_GOAL OF THE EXERCISE_: Reproduce each of the entries below word for word.

┄┄┄┄┄┄┄┄┄┄┄┄┄┄┄┄┄┄┄┄

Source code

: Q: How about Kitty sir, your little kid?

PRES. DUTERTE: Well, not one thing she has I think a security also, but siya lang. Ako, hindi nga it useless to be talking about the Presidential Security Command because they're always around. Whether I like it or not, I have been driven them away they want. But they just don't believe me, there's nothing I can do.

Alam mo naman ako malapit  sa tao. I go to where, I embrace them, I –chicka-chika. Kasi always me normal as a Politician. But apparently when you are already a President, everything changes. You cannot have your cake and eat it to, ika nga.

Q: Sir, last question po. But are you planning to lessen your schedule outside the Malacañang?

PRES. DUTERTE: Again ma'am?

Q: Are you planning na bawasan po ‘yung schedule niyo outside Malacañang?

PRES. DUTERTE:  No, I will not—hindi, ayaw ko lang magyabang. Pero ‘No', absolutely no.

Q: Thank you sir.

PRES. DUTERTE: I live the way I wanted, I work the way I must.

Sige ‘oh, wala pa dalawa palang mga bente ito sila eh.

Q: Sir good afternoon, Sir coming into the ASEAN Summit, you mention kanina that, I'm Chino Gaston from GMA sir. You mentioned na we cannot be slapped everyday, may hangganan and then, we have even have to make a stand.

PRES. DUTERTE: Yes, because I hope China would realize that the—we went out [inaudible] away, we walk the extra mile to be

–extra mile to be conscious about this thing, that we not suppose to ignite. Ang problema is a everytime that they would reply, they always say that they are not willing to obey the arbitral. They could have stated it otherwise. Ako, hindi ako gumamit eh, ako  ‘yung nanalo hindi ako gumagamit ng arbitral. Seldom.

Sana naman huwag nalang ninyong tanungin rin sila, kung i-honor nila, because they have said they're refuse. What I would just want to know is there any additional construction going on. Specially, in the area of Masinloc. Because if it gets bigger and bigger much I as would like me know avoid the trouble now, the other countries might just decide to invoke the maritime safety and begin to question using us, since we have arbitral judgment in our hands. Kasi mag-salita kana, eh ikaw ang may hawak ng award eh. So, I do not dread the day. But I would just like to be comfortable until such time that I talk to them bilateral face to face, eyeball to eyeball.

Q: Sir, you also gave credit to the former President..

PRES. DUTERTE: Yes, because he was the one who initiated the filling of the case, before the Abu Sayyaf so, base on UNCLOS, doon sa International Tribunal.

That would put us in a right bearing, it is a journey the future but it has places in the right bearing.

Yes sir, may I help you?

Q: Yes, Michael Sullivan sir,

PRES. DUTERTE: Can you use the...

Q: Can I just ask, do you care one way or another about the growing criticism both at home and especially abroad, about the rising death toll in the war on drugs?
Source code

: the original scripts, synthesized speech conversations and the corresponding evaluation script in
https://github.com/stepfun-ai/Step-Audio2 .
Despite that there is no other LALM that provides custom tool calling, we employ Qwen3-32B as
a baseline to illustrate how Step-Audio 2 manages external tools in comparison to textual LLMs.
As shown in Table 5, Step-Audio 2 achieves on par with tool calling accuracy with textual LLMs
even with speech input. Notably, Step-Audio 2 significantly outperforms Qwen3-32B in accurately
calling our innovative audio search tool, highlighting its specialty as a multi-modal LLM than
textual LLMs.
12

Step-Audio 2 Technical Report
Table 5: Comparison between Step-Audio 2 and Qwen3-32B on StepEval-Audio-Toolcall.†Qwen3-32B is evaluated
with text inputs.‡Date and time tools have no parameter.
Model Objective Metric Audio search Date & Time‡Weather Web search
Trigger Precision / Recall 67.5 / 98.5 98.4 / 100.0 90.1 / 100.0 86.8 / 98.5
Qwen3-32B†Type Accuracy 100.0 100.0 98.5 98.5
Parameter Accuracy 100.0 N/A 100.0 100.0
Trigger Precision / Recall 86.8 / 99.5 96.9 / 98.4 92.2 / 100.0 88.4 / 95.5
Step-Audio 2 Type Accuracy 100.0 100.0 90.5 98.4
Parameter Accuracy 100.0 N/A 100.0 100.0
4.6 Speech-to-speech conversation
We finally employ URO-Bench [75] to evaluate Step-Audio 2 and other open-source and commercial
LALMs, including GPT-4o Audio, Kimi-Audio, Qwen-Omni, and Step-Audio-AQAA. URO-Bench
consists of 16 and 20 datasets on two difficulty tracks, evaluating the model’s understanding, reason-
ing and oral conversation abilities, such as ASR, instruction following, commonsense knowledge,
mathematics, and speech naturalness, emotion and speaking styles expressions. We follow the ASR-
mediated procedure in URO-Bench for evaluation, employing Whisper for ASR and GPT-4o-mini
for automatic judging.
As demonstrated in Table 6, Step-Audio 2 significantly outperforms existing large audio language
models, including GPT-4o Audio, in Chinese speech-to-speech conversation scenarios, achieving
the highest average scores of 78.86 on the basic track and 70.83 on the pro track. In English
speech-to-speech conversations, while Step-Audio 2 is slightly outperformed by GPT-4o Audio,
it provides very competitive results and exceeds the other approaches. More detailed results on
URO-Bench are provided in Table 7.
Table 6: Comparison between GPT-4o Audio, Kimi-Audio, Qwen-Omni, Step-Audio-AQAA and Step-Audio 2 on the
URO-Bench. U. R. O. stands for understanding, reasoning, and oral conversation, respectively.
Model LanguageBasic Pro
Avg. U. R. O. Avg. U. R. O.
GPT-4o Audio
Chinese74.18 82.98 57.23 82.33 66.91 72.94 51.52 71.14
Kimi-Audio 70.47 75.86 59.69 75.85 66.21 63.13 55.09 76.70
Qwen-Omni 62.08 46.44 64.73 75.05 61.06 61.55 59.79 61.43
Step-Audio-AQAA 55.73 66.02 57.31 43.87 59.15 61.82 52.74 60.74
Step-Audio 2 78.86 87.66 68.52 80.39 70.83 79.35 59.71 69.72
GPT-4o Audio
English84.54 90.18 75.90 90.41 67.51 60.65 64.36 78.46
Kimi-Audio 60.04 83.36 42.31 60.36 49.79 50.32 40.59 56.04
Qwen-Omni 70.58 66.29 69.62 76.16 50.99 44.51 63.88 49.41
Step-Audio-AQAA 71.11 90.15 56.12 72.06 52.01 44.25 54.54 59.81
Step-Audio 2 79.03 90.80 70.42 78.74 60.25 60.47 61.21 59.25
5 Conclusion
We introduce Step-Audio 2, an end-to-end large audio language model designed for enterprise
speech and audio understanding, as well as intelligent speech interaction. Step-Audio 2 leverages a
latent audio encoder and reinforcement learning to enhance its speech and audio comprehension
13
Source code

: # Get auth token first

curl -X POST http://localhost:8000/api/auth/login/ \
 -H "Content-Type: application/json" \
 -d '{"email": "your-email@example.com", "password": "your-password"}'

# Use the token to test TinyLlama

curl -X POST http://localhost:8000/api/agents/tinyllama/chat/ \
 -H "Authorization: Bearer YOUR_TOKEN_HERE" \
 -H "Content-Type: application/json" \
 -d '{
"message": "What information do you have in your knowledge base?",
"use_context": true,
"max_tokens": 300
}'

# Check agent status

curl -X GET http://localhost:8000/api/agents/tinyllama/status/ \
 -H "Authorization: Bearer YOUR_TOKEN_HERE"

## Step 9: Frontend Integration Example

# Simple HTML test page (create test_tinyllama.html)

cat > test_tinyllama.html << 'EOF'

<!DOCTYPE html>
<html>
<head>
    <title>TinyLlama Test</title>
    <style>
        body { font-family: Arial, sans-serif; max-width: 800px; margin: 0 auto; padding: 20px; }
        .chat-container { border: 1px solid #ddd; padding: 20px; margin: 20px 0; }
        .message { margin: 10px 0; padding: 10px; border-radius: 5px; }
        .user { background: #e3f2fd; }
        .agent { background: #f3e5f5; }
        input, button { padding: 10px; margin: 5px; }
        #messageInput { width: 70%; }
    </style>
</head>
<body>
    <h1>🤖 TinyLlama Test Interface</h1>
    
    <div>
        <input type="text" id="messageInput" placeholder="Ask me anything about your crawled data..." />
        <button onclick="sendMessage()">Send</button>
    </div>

┄┄┄┄┄┄┄┄┄┄┄┄┄┄┄┄┄┄┄┄

_RESPONSE TO THIS EXERCISE_:
Source code

: Q: How about Kitty sir, your little kid?

PRES. DUTERTE: Well, not one thing she has I think a security also, but siya lang. Ako, hindi nga it useless to be talking about the Presidential Security Command because they're always around. Whether I like it or not, I have been driven them away they want. But they just don't believe me, there's nothing I can do.

Alam mo naman ako malapit  sa tao. I go to where, I embrace them, I –chicka-chika. Kasi always me normal as a Politician. But apparently when you are already a President, everything changes. You cannot have your cake and eat it to, ika nga.

Q: Sir, last question po. But are you planning to lessen your schedule outside the Malacañang?

PRES. DUTERTE: Again ma'am?

Q: Are you planning na bawasan po ‘yung schedule niyo outside Malacañang?

PRES. DUTERTE:  No, I will not—hindi, ayaw ko lang magyabang. Pero ‘No', absolutely no.

Q: Thank you sir.

PRES. DUTERTE: I live the way I wanted, I work the way I must.

Sige ‘oh, wala pa dalawa palang mga bente ito sila eh.

Q: Sir good afternoon, Sir coming into the ASEAN Summit, you mention kanina that, I'm Chino Gaston from GMA sir. You mentioned na we cannot be slapped everyday, may hangganan and then, we have even have to make a stand.

PRES. DUTERTE: Yes, because I hope China would realize that the—we went out [inaudible] away, we walk the extra mile to be

–extra mile to be conscious about this thing, that we not suppose to ignite. Ang problema is a everytime that they would reply, they always say that they are not willing to obey the arbitral. They could have stated it otherwise. Ako, hindi ako gumamit eh, ako  ‘yung nanalo hindi ako gumagamit ng arbitral. Seldom.

Sana naman huwag nalang ninyong tanungin rin sila, kung i-honor nila, because they have said they're refuse. What I would just want to know is there any additional construction going on. Specially, in the area of Masinloc. Because if it gets bigger and bigger much I as would like me know avoid the trouble now, the other countries might just decide to invoke the maritime safety and begin to question using us, since we have arbitral judgment in our hands. Kasi mag-salita kana, eh ikaw ang may hawak ng award eh. So, I do not dread the day. But I would just like to be comfortable until such time that I talk to them bilateral face to face, eyeball to eyeball.

Q: Sir, you also gave credit to the former President..

PRES. DUTERTE: Yes, because he was the one who initiated the filling of the case, before the Abu Sayyaf so, base on UNCLOS, doon sa International Tribunal.

That would put us in a right bearing, it is a journey the future but it has places in the right bearing.

Yes sir, may I help you?

Q: Yes, Michael Sullivan sir,

PRES. DUTERTE: Can you use the...

Q: Can I just ask, do you care one way or another about the growing criticism both at home and especially abroad, about the rising death toll in the war on drugs?
Source code

: the original scripts, synthesized speech conversations and the corresponding evaluation script in
https://github.com/stepfun-ai/Step-Audio2 .
Despite that there is no other LALM that provides custom tool calling, we employ Qwen3-32B as
a baseline to illustrate how Step-Audio 2 manages external tools in comparison to textual LLMs.
As shown in Table 5, Step-Audio 2 achieves on par with tool calling accuracy with textual LLMs
even with speech input. Notably, Step-Audio 2 significantly outperforms Qwen3-32B in accurately
calling our innovative audio search tool, highlighting its specialty as a multi-modal LLM than
textual LLMs.
12

Step-Audio 2 Technical Report
Table 5: Comparison between Step-Audio 2 and Qwen3-32B on StepEval-Audio-Toolcall.†Qwen3-32B is evaluated
with text inputs.‡Date and time tools have no parameter.
Model Objective Metric Audio search Date & Time‡Weather Web search
Trigger Precision / Recall 67.5 / 98.5 98.4 / 100.0 90.1 / 100.0 86.8 / 98.5
Qwen3-32B†Type Accuracy 100.0 100.0 98.5 98.5
Parameter Accuracy 100.0 N/A 100.0 100.0
Trigger Precision / Recall 86.8 / 99.5 96.9 / 98.4 92.2 / 100.0 88.4 / 95.5
Step-Audio 2 Type Accuracy 100.0 100.0 90.5 98.4
Parameter Accuracy 100.0 N/A 100.0 100.0
4.6 Speech-to-speech conversation
We finally employ URO-Bench [75] to evaluate Step-Audio 2 and other open-source and commercial
LALMs, including GPT-4o Audio, Kimi-Audio, Qwen-Omni, and Step-Audio-AQAA. URO-Bench
consists of 16 and 20 datasets on two difficulty tracks, evaluating the model’s understanding, reason-
ing and oral conversation abilities, such as ASR, instruction following, commonsense knowledge,
mathematics, and speech naturalness, emotion and speaking styles expressions. We follow the ASR-
mediated procedure in URO-Bench for evaluation, employing Whisper for ASR and GPT-4o-mini
for automatic judging.
As demonstrated in Table 6, Step-Audio 2 significantly outperforms existing large audio language
models, including GPT-4o Audio, in Chinese speech-to-speech conversation scenarios, achieving
the highest average scores of 78.86 on the basic track and 70.83 on the pro track. In English
speech-to-speech conversations, while Step-Audio 2 is slightly outperformed by GPT-4o Audio,
it provides very competitive results and exceeds the other approaches. More detailed results on
URO-Bench are provided in Table 7.
Table 6: Comparison between GPT-4o Audio, Kimi-Audio, Qwen-Omni, Step-Audio-AQAA and Step-Audio 2 on the
URO-Bench. U. R. O. stands for understanding, reasoning, and oral conversation, respectively.
Model LanguageBasic Pro
Avg. U. R. O. Avg. U. R. O.
GPT-4o Audio
Chinese74.18 82.98 57.23 82.33 66.91 72.94 51.52 71.14
Kimi-Audio 70.47 75.86 59.69 75.85 66.21 63.13 55.09 76.70
Qwen-Omni 62.08 46.44 64.73 75.05 61.06 61.55 59.79 61.43
Step-Audio-AQAA 55.73 66.02 57.31 43.87 59.15 61.82 52.74 60.74
Step-Audio 2 78.86 87.66 68.52 80.39 70.83 79.35 59.71 69.72
GPT-4o Audio
English84.54 90.18 75.90 90.41 67.51 60.65 64.36 78.46
Kimi-Audio 60.04 83.36 42.31 60.36 49.79 50.32 40.59 56.04
Qwen-Omni 70.58 66.29 69.62 76.16 50.99 44.51 63.88 49.41
Step-Audio-AQAA 71.11 90.15 56.12 72.06 52.01 44.25 54.54 59.81
Step-Audio 2 79.03 90.80 70.42 78.74 60.25 60.47 61.21 59.25
5 Conclusion
We introduce Step-Audio 2, an end-to-end large audio language model designed for enterprise
speech and audio understanding, as well as intelligent speech interaction. Step-Audio 2 leverages a
latent audio encoder and reinforcement learning to enhance its speech and audio comprehension
13
Source code

: # Get auth token first

curl -X POST http://localhost:8000/api/auth/login/ \
 -H "Content-Type: application/json" \
 -d '{"email": "your-email@example.com", "password": "your-password"}'

# Use the token to test TinyLlama

curl -X POST http://localhost:8000/api/agents/tinyllama/chat/ \
 -H "Authorization: Bearer YOUR_TOKEN_HERE" \
 -H "Content-Type: application/json" \
 -d '{
"message": "What information do you have in your knowledge base?",
"use_context": true,
"max_tokens": 300
}'

# Check agent status

curl -X GET http://localhost:8000/api/agents/tinyllama/status/ \
 -H "Authorization: Bearer YOUR_TOKEN_HERE"

## Step 9: Frontend Integration Example

# Simple HTML test page (create test_tinyllama.html)

cat > test_tinyllama.html << 'EOF'

<!DOCTYPE html>
<html>
<head>
    <title>TinyLlama Test</title>
    <style>
        body { font-family: Arial, sans-serif; max-width: 800px; margin: 0 auto; padding: 20px; }
        .chat-container { border: 1px solid #ddd; padding: 20px; margin: 20px 0; }
        .message { margin: 10px 0; padding: 10px; border-radius: 5px; }
        .user { background: #e3f2fd; }
        .agent { background: #f3e5f5; }
        input, button { padding: 10px; margin: 5px; }
        #messageInput { width: 70%; }
    </style>
</head>
<body>
    <h1>🤖 TinyLlama Test Interface</h1>
    
    <div>
        <input type="text" id="messageInput" placeholder="Ask me anything about your crawled data..." />
        <button onclick="sendMessage()">Send</button>
    </div>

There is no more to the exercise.